Data items
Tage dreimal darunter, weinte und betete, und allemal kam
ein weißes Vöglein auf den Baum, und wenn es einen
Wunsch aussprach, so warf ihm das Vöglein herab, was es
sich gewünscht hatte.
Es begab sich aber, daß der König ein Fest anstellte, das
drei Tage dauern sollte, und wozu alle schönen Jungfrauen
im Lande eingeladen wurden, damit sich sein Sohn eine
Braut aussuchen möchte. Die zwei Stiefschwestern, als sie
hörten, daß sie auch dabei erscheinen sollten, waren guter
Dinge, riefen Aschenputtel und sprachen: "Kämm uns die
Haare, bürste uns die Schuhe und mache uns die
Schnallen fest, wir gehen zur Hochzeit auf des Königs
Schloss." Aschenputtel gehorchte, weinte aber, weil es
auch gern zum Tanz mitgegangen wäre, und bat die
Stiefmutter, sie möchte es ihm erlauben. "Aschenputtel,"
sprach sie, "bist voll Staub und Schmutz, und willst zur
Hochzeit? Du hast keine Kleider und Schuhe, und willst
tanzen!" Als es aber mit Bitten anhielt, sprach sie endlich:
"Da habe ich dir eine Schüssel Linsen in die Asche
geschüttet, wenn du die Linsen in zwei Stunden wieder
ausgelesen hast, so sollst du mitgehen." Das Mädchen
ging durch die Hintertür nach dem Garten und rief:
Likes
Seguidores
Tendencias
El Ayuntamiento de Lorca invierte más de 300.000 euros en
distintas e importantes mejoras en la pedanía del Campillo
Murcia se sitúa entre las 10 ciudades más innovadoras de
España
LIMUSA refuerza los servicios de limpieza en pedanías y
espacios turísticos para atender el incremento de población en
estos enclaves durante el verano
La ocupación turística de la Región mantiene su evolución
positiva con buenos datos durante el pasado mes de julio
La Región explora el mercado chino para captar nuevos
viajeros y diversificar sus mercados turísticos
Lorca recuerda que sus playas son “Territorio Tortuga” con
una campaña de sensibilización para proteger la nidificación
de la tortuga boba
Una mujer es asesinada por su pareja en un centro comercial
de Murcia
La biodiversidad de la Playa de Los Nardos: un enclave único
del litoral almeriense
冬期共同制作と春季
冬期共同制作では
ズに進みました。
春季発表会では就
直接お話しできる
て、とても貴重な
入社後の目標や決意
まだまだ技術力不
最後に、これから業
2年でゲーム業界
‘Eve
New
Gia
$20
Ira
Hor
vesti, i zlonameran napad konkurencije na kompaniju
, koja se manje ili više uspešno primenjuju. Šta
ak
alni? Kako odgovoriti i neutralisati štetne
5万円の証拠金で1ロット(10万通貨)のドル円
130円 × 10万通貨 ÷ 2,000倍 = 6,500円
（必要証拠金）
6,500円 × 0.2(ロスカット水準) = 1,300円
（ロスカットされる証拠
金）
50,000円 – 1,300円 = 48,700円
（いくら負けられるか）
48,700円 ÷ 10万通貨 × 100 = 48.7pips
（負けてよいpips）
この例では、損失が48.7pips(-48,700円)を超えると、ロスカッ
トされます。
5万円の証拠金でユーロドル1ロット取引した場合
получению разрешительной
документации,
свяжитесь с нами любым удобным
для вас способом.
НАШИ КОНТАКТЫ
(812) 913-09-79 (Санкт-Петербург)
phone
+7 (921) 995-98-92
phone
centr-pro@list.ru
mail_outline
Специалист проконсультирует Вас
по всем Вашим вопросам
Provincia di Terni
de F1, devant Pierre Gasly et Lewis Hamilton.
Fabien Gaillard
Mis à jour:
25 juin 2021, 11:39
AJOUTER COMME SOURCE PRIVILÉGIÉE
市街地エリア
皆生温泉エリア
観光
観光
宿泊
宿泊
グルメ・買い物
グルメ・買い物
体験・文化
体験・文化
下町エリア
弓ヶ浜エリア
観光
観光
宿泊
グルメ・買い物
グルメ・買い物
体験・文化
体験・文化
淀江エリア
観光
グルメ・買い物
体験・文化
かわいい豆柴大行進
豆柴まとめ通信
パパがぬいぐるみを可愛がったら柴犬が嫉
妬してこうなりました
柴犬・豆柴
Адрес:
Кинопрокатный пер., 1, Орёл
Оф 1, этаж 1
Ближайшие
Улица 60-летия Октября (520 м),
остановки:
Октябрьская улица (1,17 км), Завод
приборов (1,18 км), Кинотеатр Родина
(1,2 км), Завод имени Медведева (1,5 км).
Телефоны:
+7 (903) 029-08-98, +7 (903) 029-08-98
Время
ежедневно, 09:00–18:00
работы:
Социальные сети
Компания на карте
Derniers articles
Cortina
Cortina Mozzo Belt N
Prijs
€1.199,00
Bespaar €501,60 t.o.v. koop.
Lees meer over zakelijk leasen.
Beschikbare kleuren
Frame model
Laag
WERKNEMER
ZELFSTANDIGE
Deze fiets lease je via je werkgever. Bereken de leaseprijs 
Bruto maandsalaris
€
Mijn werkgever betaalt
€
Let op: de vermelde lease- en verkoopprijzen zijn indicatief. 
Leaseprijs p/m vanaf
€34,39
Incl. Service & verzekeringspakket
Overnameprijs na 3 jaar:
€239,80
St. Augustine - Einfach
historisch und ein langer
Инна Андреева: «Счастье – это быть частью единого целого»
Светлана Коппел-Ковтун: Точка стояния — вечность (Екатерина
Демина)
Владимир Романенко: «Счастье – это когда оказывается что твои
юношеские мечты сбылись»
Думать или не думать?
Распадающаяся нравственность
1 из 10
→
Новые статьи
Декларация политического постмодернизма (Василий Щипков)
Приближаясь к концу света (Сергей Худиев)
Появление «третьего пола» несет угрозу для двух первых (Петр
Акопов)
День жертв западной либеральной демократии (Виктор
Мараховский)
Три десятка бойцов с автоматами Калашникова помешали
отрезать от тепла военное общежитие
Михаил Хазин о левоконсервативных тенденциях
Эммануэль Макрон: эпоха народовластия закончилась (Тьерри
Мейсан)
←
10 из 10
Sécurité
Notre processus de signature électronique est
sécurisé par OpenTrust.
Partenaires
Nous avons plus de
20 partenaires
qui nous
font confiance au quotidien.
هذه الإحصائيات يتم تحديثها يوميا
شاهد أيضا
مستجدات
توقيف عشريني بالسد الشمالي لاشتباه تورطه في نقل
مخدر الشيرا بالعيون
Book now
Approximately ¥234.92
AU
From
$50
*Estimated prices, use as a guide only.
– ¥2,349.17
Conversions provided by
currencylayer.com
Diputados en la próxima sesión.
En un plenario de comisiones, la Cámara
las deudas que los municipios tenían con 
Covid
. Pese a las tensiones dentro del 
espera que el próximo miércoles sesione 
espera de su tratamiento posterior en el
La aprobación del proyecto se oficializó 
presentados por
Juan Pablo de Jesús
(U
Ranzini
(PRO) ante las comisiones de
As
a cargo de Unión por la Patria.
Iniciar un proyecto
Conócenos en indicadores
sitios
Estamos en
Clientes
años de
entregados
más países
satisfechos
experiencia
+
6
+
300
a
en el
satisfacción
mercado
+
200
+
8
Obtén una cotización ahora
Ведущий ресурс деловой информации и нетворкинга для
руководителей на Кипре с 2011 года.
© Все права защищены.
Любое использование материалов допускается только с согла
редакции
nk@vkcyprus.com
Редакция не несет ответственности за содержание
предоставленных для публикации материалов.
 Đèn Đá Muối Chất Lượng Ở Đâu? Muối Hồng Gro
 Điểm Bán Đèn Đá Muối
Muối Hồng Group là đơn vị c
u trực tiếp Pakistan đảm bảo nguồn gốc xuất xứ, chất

- [PROBLEM TO SOLVE]: Repeat every line of the items above word for word, in the same order, without changing a single character.

- [EXPECTED ANSWER]:
Tage dreimal darunter, weinte und betete, und allemal kam
ein weißes Vöglein auf den Baum, und wenn es einen
Wunsch aussprach, so warf ihm das Vöglein herab, was es
sich gewünscht hatte.
Es begab sich aber, daß der König ein Fest anstellte, das
drei Tage dauern sollte, und wozu alle schönen Jungfrauen
im Lande eingeladen wurden, damit sich sein Sohn eine
Braut aussuchen möchte. Die zwei Stiefschwestern, als sie
hörten, daß sie auch dabei erscheinen sollten, waren guter
Dinge, riefen Aschenputtel und sprachen: "Kämm uns die
Haare, bürste uns die Schuhe und mache uns die
Schnallen fest, wir gehen zur Hochzeit auf des Königs
Schloss." Aschenputtel gehorchte, weinte aber, weil es
auch gern zum Tanz mitgegangen wäre, und bat die
Stiefmutter, sie möchte es ihm erlauben. "Aschenputtel,"
sprach sie, "bist voll Staub und Schmutz, und willst zur
Hochzeit? Du hast keine Kleider und Schuhe, und willst
tanzen!" Als es aber mit Bitten anhielt, sprach sie endlich:
"Da habe ich dir eine Schüssel Linsen in die Asche
geschüttet, wenn du die Linsen in zwei Stunden wieder
ausgelesen hast, so sollst du mitgehen." Das Mädchen
ging durch die Hintertür nach dem Garten und rief:
Likes
Seguidores
Tendencias
El Ayuntamiento de Lorca invierte más de 300.000 euros en
distintas e importantes mejoras en la pedanía del Campillo
Murcia se sitúa entre las 10 ciudades más innovadoras de
España
LIMUSA refuerza los servicios de limpieza en pedanías y
espacios turísticos para atender el incremento de población en
estos enclaves durante el verano
La ocupación turística de la Región mantiene su evolución
positiva con buenos datos durante el pasado mes de julio
La Región explora el mercado chino para captar nuevos
viajeros y diversificar sus mercados turísticos
Lorca recuerda que sus playas son “Territorio Tortuga” con
una campaña de sensibilización para proteger la nidificación
de la tortuga boba
Una mujer es asesinada por su pareja en un centro comercial
de Murcia
La biodiversidad de la Playa de Los Nardos: un enclave único
del litoral almeriense
冬期共同制作と春季
冬期共同制作では
ズに進みました。
春季発表会では就
直接お話しできる
て、とても貴重な
入社後の目標や決意
まだまだ技術力不
最後に、これから業
2年でゲーム業界
‘Eve
New
Gia
$20
Ira
Hor
vesti, i zlonameran napad konkurencije na kompaniju
, koja se manje ili više uspešno primenjuju. Šta
ak
alni? Kako odgovoriti i neutralisati štetne
5万円の証拠金で1ロット(10万通貨)のドル円
130円 × 10万通貨 ÷ 2,000倍 = 6,500円
（必要証拠金）
6,500円 × 0.2(ロスカット水準) = 1,300円
（ロスカットされる証拠
金）
50,000円 – 1,300円 = 48,700円
（いくら負けられるか）
48,700円 ÷ 10万通貨 × 100 = 48.7pips
（負けてよいpips）
この例では、損失が48.7pips(-48,700円)を超えると、ロスカッ
トされます。
5万円の証拠金でユーロドル1ロット取引した場合
получению разрешительной
документации,
свяжитесь с нами любым удобным
для вас способом.
НАШИ КОНТАКТЫ
(812) 913-09-79 (Санкт-Петербург)
phone
+7 (921) 995-98-92
phone
centr-pro@list.ru
mail_outline
Специалист проконсультирует Вас
по всем Вашим вопросам
Provincia di Terni
de F1, devant Pierre Gasly et Lewis Hamilton.
Fabien Gaillard
Mis à jour:
25 juin 2021, 11:39
AJOUTER COMME SOURCE PRIVILÉGIÉE
市街地エリア
皆生温泉エリア
観光
観光
宿泊
宿泊
グルメ・買い物
グルメ・買い物
体験・文化
体験・文化
下町エリア
弓ヶ浜エリア
観光
観光
宿泊
グルメ・買い物
グルメ・買い物
体験・文化
体験・文化
淀江エリア
観光
グルメ・買い物
体験・文化
かわいい豆柴大行進
豆柴まとめ通信
パパがぬいぐるみを可愛がったら柴犬が嫉
妬してこうなりました
柴犬・豆柴
Адрес:
Кинопрокатный пер., 1, Орёл
Оф 1, этаж 1
Ближайшие
Улица 60-летия Октября (520 м),
остановки:
Октябрьская улица (1,17 км), Завод
приборов (1,18 км), Кинотеатр Родина
(1,2 км), Завод имени Медведева (1,5 км).
Телефоны:
+7 (903) 029-08-98, +7 (903) 029-08-98
Время
ежедневно, 09:00–18:00
работы:
Социальные сети
Компания на карте
Derniers articles
Cortina
Cortina Mozzo Belt N
Prijs
€1.199,00
Bespaar €501,60 t.o.v. koop.
Lees meer over zakelijk leasen.
Beschikbare kleuren
Frame model
Laag
WERKNEMER
ZELFSTANDIGE
Deze fiets lease je via je werkgever. Bereken de leaseprijs 
Bruto maandsalaris
€
Mijn werkgever betaalt
€
Let op: de vermelde lease- en verkoopprijzen zijn indicatief. 
Leaseprijs p/m vanaf
€34,39
Incl. Service & verzekeringspakket
Overnameprijs na 3 jaar:
€239,80
St. Augustine - Einfach
historisch und ein langer
Инна Андреева: «Счастье – это быть частью единого целого»
Светлана Коппел-Ковтун: Точка стояния — вечность (Екатерина
Демина)
Владимир Романенко: «Счастье – это когда оказывается что твои
юношеские мечты сбылись»
Думать или не думать?
Распадающаяся нравственность
1 из 10
→
Новые статьи
Декларация политического постмодернизма (Василий Щипков)
Приближаясь к концу света (Сергей Худиев)
Появление «третьего пола» несет угрозу для двух первых (Петр
Акопов)
День жертв западной либеральной демократии (Виктор
Мараховский)
Три десятка бойцов с автоматами Калашникова помешали
отрезать от тепла военное общежитие
Михаил Хазин о левоконсервативных тенденциях
Эммануэль Макрон: эпоха народовластия закончилась (Тьерри
Мейсан)
←
10 из 10
Sécurité
Notre processus de signature électronique est
sécurisé par OpenTrust.
Partenaires
Nous avons plus de
20 partenaires
qui nous
font confiance au quotidien.
هذه الإحصائيات يتم تحديثها يوميا
شاهد أيضا
مستجدات
توقيف عشريني بالسد الشمالي لاشتباه تورطه في نقل
مخدر الشيرا بالعيون
Book now
Approximately ¥234.92
AU
From
$50
*Estimated prices, use as a guide only.
– ¥2,349.17
Conversions provided by
currencylayer.com
Diputados en la próxima sesión.
En un plenario de comisiones, la Cámara
las deudas que los municipios tenían con 
Covid
. Pese a las tensiones dentro del 
espera que el próximo miércoles sesione 
espera de su tratamiento posterior en el
La aprobación del proyecto se oficializó 
presentados por
Juan Pablo de Jesús
(U
Ranzini
(PRO) ante las comisiones de
As
a cargo de Unión por la Patria.
Iniciar un proyecto
Conócenos en indicadores
sitios
Estamos en
Clientes
años de
entregados
más países
satisfechos
experiencia
+
6
+
300
a
en el
satisfacción
mercado
+
200
+
8
Obtén una cotización ahora
Ведущий ресурс деловой информации и нетворкинга для
руководителей на Кипре с 2011 года.
© Все права защищены.
Любое использование материалов допускается только с согла
редакции
nk@vkcyprus.com
Редакция не несет ответственности за содержание
предоставленных для публикации материалов.
 Đèn Đá Muối Chất Lượng Ở Đâu? Muối Hồng Gro
 Điểm Bán Đèn Đá Muối
Muối Hồng Group là đơn vị c
u trực tiếp Pakistan đảm bảo nguồn gốc xuất xứ, chất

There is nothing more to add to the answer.